Activity:
Copy word for word the lines of the items below, starting at the line that contains "left elbow: (1003, 409, 14)" and ending with the final line of the items, including both.
Records shown Start Marker
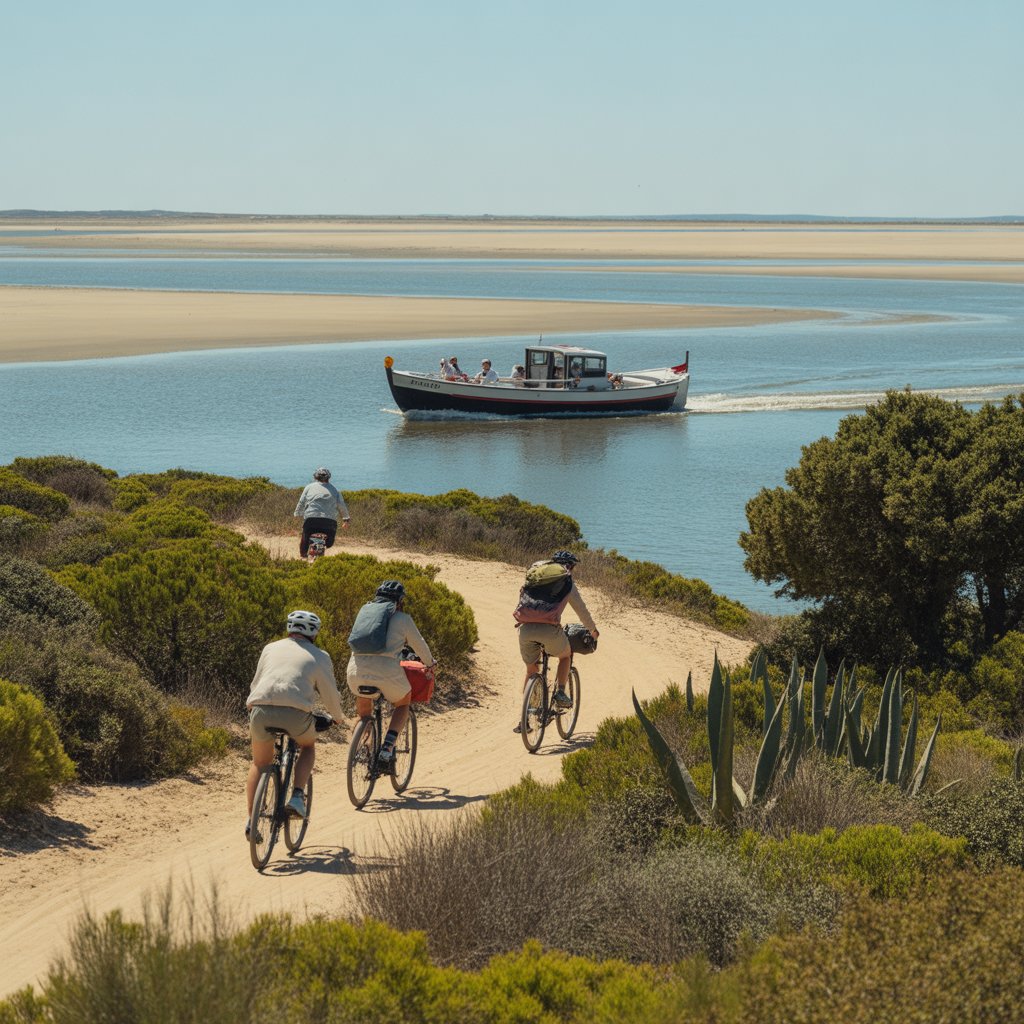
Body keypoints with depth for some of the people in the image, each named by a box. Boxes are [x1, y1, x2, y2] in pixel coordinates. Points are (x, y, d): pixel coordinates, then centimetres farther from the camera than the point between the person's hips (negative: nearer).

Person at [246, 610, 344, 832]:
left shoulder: (271, 648, 24)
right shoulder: (319, 656, 17)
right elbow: (330, 693, 19)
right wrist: (337, 717, 39)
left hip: (261, 710, 2)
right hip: (295, 713, -2)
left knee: (260, 764, 24)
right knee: (308, 746, 30)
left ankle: (251, 820, 13)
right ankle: (297, 796, 10)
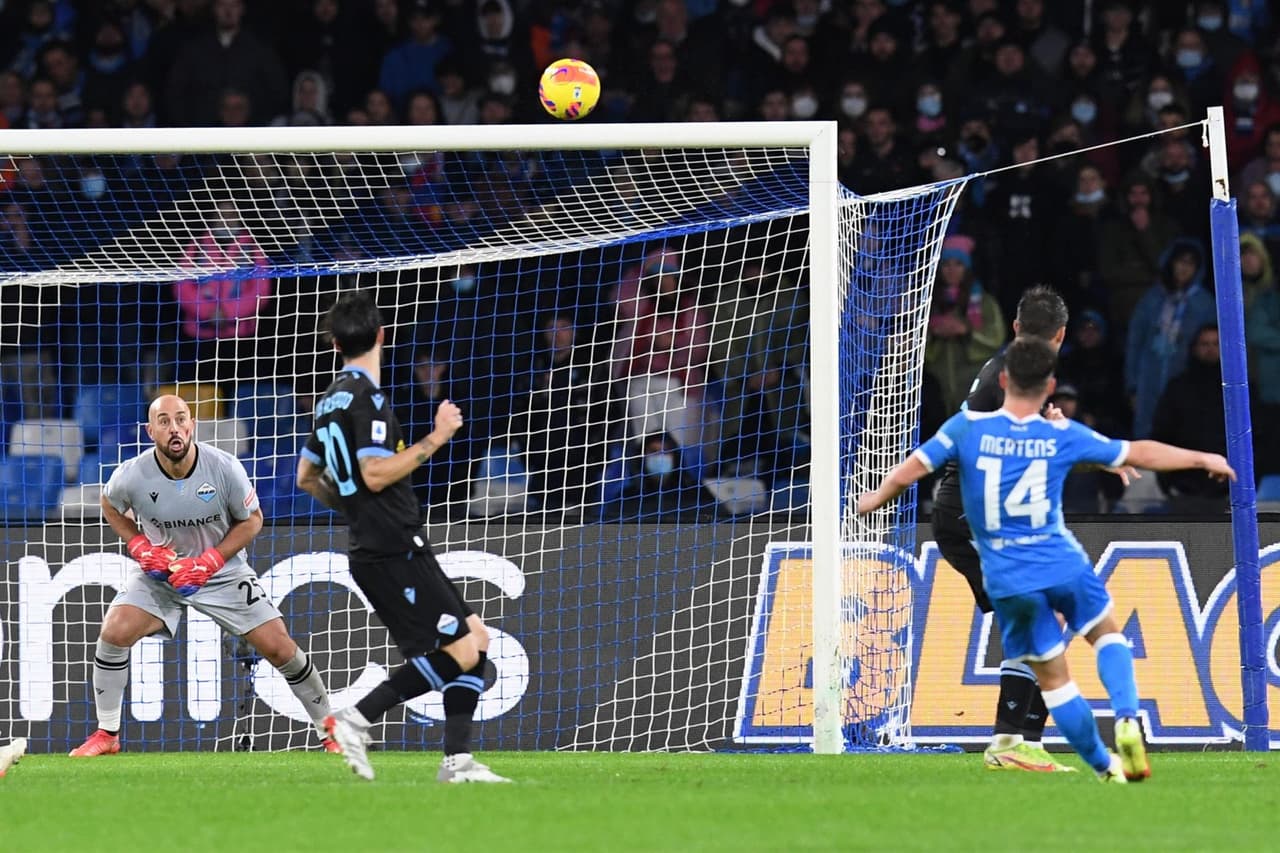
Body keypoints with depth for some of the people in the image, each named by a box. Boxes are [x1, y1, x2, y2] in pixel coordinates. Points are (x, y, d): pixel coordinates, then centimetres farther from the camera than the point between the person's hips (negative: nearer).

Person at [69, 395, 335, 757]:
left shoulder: (225, 468, -22)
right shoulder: (132, 476, -20)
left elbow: (252, 520, -6)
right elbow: (111, 506, 5)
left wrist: (210, 561, -18)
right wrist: (139, 546, -11)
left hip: (222, 571, 0)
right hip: (159, 570, 1)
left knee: (279, 648, -7)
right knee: (115, 632, -21)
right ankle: (106, 734, -5)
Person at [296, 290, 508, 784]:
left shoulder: (332, 400, 15)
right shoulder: (366, 397, -13)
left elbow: (306, 476, 24)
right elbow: (376, 473, -21)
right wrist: (435, 440, -15)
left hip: (374, 551, 10)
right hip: (395, 553, -10)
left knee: (474, 639, 9)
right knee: (460, 654, -13)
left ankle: (458, 761, 3)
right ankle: (357, 719, -10)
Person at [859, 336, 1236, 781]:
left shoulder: (967, 427, -7)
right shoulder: (1062, 435, -5)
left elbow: (908, 472, -7)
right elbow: (1139, 454, 5)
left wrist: (876, 498, 15)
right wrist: (1202, 459, 18)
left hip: (1006, 578, 0)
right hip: (1063, 564, 0)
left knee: (1053, 676, 11)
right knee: (1107, 632, 23)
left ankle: (1105, 768, 17)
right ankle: (1127, 719, -2)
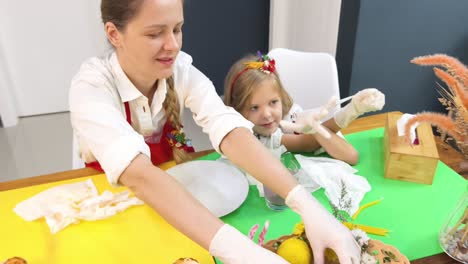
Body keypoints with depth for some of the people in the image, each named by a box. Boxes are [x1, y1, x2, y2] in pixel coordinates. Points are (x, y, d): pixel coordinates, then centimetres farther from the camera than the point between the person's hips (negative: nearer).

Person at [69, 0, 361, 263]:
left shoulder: (181, 70, -15)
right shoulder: (92, 86, -26)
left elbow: (230, 132, -29)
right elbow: (138, 174, -41)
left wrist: (308, 205, -42)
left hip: (170, 199, 3)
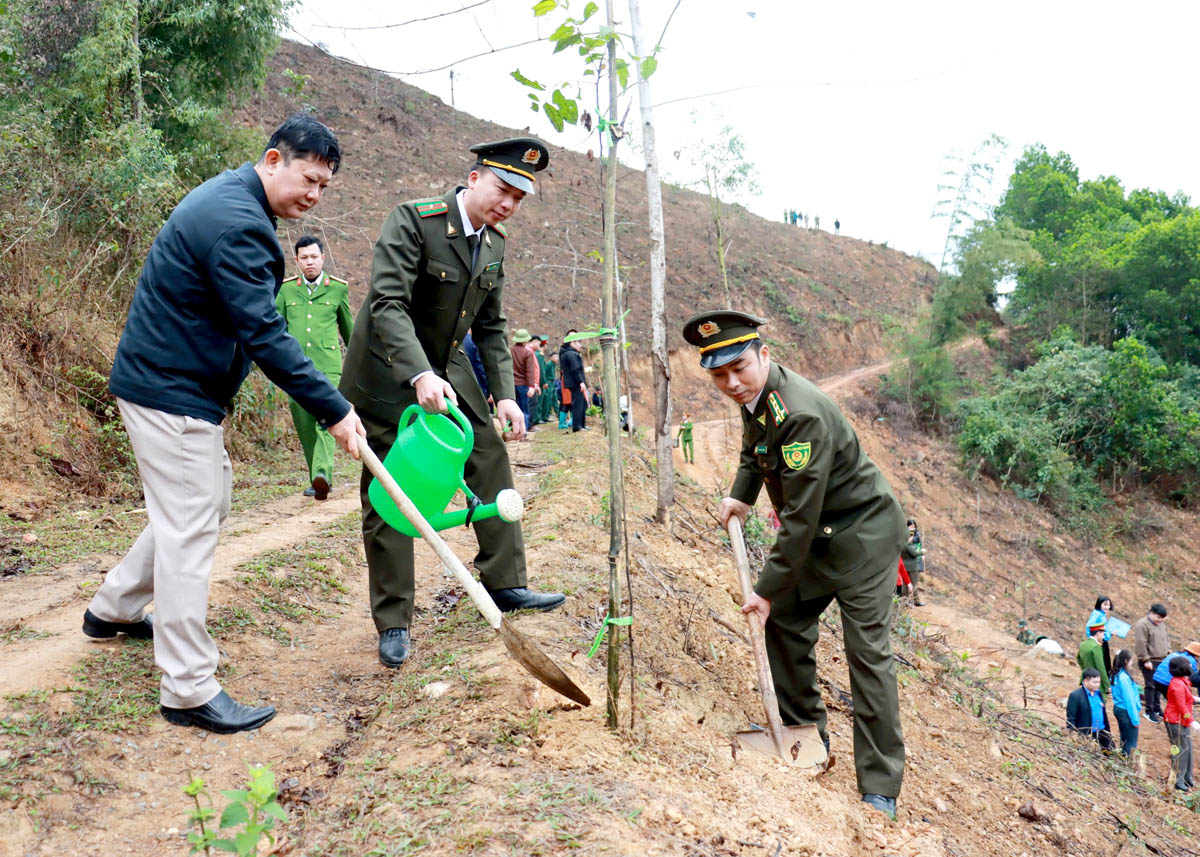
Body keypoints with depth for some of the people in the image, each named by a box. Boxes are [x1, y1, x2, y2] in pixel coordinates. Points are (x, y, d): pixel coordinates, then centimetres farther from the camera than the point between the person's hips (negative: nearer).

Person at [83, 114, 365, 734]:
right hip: (173, 392, -11)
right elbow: (264, 334, -27)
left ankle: (112, 608, 35)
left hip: (169, 378, 11)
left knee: (207, 499, 20)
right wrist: (333, 410, -26)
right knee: (189, 528, -8)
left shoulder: (227, 198, 12)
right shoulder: (237, 222, -22)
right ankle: (189, 690, -1)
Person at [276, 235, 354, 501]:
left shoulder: (338, 288, 9)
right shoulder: (286, 289, 11)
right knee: (303, 424, 6)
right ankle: (318, 477, 18)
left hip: (328, 364, -2)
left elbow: (347, 327, 20)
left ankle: (322, 475, -30)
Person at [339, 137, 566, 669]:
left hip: (447, 368, 7)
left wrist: (505, 395, -3)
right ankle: (392, 623, 8)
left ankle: (505, 584, 18)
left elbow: (491, 327, 7)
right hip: (388, 371, -7)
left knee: (492, 465, 4)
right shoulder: (412, 220, -21)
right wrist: (420, 375, -43)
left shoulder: (494, 243, 2)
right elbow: (387, 303, -31)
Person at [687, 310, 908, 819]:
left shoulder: (801, 414, -32)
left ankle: (880, 790, -2)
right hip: (818, 534, 10)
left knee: (867, 651, -9)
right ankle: (804, 733, 31)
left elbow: (800, 515, -29)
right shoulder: (753, 395, -3)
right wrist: (741, 494, 8)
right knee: (785, 624, 13)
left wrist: (768, 588, -23)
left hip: (862, 532, -9)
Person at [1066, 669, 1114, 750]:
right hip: (1086, 736, -7)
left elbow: (1104, 713, 19)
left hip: (1102, 733, 7)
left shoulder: (1098, 693, 9)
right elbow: (1070, 718, -13)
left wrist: (1107, 731, 18)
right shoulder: (1075, 695, -13)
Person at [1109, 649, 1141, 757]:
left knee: (1124, 740, 17)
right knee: (1132, 743, -2)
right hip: (1126, 711, -9)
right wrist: (1135, 718, -14)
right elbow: (1129, 699, -19)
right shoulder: (1124, 677, -22)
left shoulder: (1116, 675, 6)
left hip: (1118, 709, 9)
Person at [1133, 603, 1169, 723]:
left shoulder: (1162, 623, 11)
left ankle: (1157, 708, 29)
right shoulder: (1142, 625, -17)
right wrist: (1146, 660, -18)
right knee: (1151, 686, -3)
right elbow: (1140, 644, -20)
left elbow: (1166, 638, 23)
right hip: (1150, 662, -8)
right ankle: (1149, 712, 6)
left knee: (1159, 685, 16)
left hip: (1161, 660, 8)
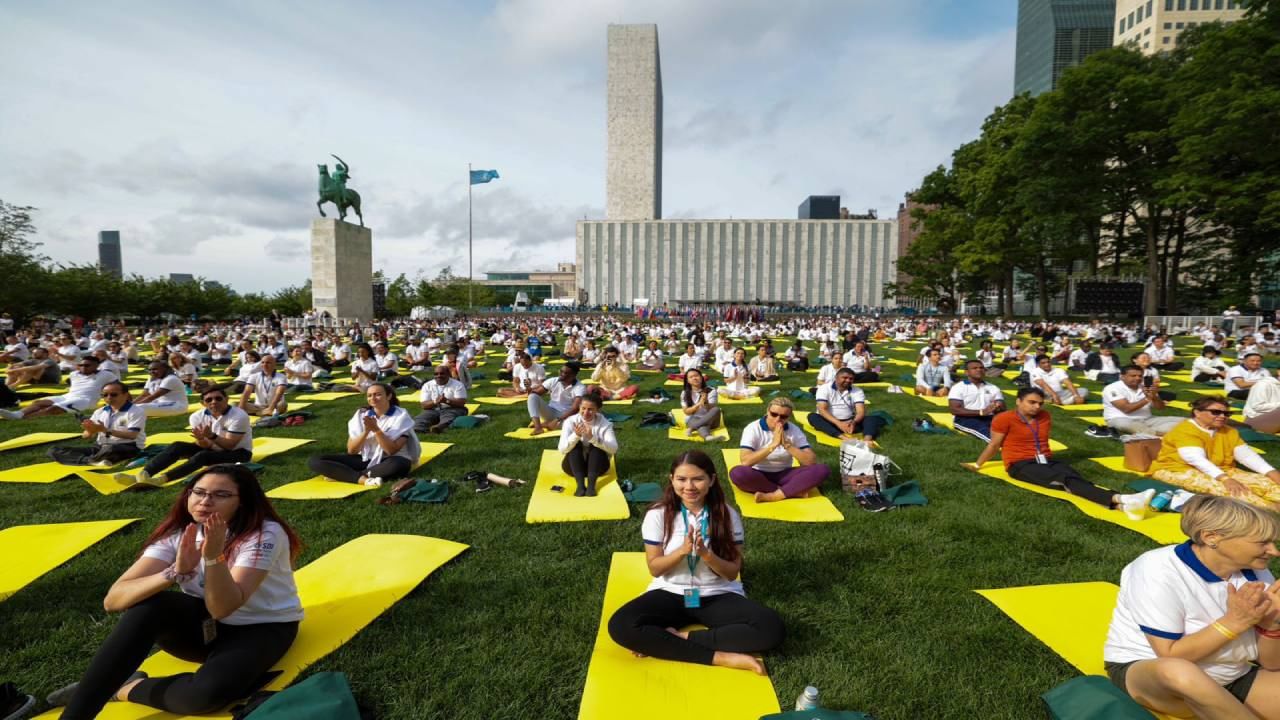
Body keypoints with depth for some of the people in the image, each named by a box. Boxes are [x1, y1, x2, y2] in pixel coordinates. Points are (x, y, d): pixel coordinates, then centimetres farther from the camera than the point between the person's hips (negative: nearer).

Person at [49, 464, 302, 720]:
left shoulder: (266, 534, -23)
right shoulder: (178, 533, -11)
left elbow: (223, 607, -30)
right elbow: (114, 599, -21)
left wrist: (213, 556, -44)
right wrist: (175, 572, -38)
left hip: (263, 628, -3)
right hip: (206, 622, 4)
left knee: (206, 692, -32)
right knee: (147, 606, -26)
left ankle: (125, 689, -5)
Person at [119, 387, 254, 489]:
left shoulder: (239, 416, -22)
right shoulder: (197, 416, -7)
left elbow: (229, 445, -23)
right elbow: (206, 446, -10)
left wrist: (212, 436, -38)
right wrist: (202, 439, -33)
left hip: (238, 453, -6)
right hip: (214, 449, 6)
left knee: (202, 456, -32)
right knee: (178, 446, -16)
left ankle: (160, 479, -44)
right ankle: (141, 475, -30)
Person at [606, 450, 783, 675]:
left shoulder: (727, 515, -7)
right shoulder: (658, 514, -8)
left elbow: (732, 573, -4)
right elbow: (655, 569, -5)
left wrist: (707, 555, -25)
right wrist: (683, 550, -23)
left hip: (719, 596, 1)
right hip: (670, 593, 0)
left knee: (771, 628, -27)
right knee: (621, 626, -29)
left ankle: (677, 639, -17)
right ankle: (720, 657, -24)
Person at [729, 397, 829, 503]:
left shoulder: (794, 430, -3)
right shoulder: (753, 428, -12)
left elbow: (811, 461, -11)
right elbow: (745, 461, -25)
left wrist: (787, 444, -22)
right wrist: (773, 444, -27)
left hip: (784, 475, 2)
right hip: (758, 476, -2)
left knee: (822, 469, -20)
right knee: (737, 473, -37)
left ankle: (773, 496, -27)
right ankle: (794, 491, -23)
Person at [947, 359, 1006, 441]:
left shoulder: (993, 388, 20)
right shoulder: (958, 387, 5)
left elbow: (1003, 409, 14)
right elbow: (954, 410, -7)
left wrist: (998, 409, -14)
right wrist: (981, 412, -16)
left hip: (989, 419, 4)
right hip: (967, 420, -4)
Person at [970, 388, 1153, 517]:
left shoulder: (1045, 417, 14)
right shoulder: (1004, 418, -6)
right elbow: (994, 445, 1)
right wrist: (977, 465, 4)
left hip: (1046, 461, 6)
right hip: (1020, 465, -6)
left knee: (1073, 476, -26)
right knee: (1063, 479, -31)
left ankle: (1121, 503, -50)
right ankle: (1118, 499, -53)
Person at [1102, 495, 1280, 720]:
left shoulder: (1255, 574, -3)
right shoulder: (1158, 572, -22)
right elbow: (1170, 657, -22)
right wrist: (1234, 622, -25)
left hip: (1228, 680, 5)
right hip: (1143, 671, -5)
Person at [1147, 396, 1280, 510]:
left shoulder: (1229, 432, 12)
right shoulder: (1184, 430, -15)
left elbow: (1247, 454, 1)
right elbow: (1197, 460, -27)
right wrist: (1225, 479, -37)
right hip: (1178, 471, -8)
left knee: (1265, 481, -13)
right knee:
Records shown End Marker
Answer box:
left elbow: (1003, 409, 14)
right elbow: (954, 410, -7)
left wrist: (998, 409, -14)
right wrist: (981, 412, -16)
left hip: (989, 419, 4)
right hip: (967, 420, -4)
Person at [970, 388, 1153, 517]:
left shoulder: (1045, 417, 14)
right shoulder: (1004, 418, -6)
right elbow: (994, 445, 1)
right wrist: (977, 465, 4)
left hip: (1046, 461, 6)
right hip: (1020, 465, -6)
left knee: (1073, 476, -26)
right knee: (1063, 479, -31)
left ankle: (1121, 503, -50)
right ankle: (1118, 499, -53)
Person at [1102, 495, 1280, 720]:
left shoulder: (1255, 574, -3)
right shoulder: (1158, 572, -22)
right elbow: (1170, 657, -22)
right wrist: (1234, 622, -25)
left hip: (1228, 680, 5)
right hip: (1143, 671, -5)
Person at [1147, 396, 1280, 510]:
left shoulder: (1229, 432, 12)
right shoulder: (1184, 430, -15)
left elbow: (1247, 454, 1)
right elbow: (1197, 460, -27)
right wrist: (1225, 479, -37)
right hip: (1178, 471, -8)
left knee: (1265, 481, -13)
right knee:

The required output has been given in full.